If the cliché ‘you’ve seen one, you’ve seen them all’ applies to any sphere of human activity, it must be school fairs – or ‘fayres’ as they’re wont to call them. As with the Gospel Oak Fayre two weeks ago, the William Ellis version was the usual collection of bric-a-brac, shabby clothes and grubby books for sale.
A few gallant sideshows run by the boys. Two tombolas run with steely-eyed efficiency by the sort of parents who like running things. Some rather wet chicken tikka out in the car park, and not much else.
Helen had put together a hamper and she sat for nearly three hours
beside it for about £17.00. Tom played in the wind band in the main hall at four, which was a very pleasant addition to the usual format. Took the girls back via a toyshop and bookshop in Kentish Town (I bought Mary Kingsley’s
Travels in West Africa
), then home.
Am I getting more like my father in old age? I’ve noticed definite signs of easily roused impatience and intolerance since
The Missionary
. I put it down to the fact that co-producing, writing and acting was a giant public relations job in which I had to be all things to all men every day for eleven weeks, and the thing I need the rest from most is not acting or writing, but people.
Saturday, July 4th
Take the children for a swim. Re-read W L Warren’s book about my favourite English king – John. Discover Angevins had violent tempers. Also that the twelfth century was the best-documented in English mediaeval history.
Monday, July 5th
To Python rehearsal, to find that Neil Simon had been on the phone and wants to meet me – he has some film project.
After a costume fitting I drive up to Britannia Row Studios in Islington to record ‘Every Sperm’ track. Ring Neil Simon. He professes himself to be a fan, says he is halfway through ‘one of the best things I’ve written’ and there’s a part in it for me.
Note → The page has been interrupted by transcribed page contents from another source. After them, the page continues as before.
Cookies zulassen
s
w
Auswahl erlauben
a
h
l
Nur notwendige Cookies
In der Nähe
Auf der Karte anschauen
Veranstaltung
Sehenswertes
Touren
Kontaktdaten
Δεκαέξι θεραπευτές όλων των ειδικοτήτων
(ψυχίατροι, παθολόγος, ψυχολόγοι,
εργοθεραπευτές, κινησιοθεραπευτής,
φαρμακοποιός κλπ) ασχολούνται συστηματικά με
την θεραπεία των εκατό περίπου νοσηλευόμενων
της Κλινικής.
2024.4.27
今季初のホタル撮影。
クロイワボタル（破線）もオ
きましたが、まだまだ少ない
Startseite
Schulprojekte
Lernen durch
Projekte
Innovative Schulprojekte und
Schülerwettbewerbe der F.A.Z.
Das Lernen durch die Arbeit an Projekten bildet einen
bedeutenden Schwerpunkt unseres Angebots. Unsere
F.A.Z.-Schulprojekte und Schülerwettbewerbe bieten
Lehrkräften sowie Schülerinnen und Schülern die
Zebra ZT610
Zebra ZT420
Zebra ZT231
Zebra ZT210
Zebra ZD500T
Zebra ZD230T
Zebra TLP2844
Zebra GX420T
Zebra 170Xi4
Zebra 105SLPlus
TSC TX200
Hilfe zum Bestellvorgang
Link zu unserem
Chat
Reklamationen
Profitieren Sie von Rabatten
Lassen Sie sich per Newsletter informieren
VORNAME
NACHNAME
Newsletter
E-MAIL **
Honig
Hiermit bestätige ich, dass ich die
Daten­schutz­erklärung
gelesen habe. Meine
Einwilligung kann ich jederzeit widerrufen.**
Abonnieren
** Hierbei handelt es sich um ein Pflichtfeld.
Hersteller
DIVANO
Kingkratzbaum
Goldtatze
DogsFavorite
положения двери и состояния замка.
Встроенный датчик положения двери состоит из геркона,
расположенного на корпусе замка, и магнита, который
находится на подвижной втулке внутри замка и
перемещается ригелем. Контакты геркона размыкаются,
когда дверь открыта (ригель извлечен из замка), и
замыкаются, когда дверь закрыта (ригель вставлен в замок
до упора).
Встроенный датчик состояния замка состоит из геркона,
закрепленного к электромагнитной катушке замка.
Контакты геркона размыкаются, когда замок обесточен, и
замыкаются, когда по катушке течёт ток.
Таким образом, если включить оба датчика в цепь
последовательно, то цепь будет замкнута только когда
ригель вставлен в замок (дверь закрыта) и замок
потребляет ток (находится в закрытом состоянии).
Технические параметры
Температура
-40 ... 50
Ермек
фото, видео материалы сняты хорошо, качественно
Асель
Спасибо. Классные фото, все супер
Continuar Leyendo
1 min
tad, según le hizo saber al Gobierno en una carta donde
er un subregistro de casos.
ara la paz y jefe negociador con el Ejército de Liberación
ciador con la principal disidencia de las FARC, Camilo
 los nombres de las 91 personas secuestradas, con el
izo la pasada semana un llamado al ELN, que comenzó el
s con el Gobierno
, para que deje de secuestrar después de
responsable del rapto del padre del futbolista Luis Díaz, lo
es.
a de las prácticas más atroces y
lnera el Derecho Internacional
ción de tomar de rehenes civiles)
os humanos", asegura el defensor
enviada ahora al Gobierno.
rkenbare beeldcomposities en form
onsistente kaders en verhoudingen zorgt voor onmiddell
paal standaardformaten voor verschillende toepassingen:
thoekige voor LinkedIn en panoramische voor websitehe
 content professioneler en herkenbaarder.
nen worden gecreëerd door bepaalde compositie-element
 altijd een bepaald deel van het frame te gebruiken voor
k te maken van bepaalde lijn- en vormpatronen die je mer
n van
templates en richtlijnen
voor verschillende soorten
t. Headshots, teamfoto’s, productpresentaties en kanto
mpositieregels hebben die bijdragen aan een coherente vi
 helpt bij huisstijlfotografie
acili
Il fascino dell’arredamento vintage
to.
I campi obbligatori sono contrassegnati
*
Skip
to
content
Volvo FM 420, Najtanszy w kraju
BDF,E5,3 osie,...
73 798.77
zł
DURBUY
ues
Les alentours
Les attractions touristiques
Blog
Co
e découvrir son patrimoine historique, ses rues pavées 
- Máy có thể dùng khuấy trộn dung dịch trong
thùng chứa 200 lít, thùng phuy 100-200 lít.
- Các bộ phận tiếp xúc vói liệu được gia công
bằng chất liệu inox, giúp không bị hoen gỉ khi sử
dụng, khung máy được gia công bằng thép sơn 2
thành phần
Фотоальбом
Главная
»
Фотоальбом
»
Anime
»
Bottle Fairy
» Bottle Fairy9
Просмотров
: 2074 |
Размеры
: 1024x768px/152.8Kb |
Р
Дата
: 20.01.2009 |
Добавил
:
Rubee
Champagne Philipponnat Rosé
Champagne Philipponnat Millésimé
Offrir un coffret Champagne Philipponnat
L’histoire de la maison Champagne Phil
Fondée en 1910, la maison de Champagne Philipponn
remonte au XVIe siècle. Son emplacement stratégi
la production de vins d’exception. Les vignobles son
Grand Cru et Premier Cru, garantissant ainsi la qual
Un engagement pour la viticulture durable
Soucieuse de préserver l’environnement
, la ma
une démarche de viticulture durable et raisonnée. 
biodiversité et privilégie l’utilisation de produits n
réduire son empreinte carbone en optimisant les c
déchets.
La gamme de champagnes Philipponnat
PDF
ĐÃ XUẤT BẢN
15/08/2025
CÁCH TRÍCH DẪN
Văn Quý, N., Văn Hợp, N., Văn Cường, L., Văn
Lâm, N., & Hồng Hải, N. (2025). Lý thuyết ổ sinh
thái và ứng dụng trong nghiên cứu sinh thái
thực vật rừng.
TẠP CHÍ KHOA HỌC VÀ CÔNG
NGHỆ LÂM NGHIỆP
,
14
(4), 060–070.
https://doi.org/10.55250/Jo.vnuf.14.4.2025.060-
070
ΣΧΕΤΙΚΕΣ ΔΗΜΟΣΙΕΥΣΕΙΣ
Arrange to meet him on Wednesday.
The recording session is delayed while they find a piano tuner, so I sit in the big and comfortable games room and watch England start their vital match with Spain. They must win and by two goals to be certain of going into the semi-finals. Our defence is unshakeable, mid-field quite fast and controlling most of the game, but we can’t score. 0-0 at half-time.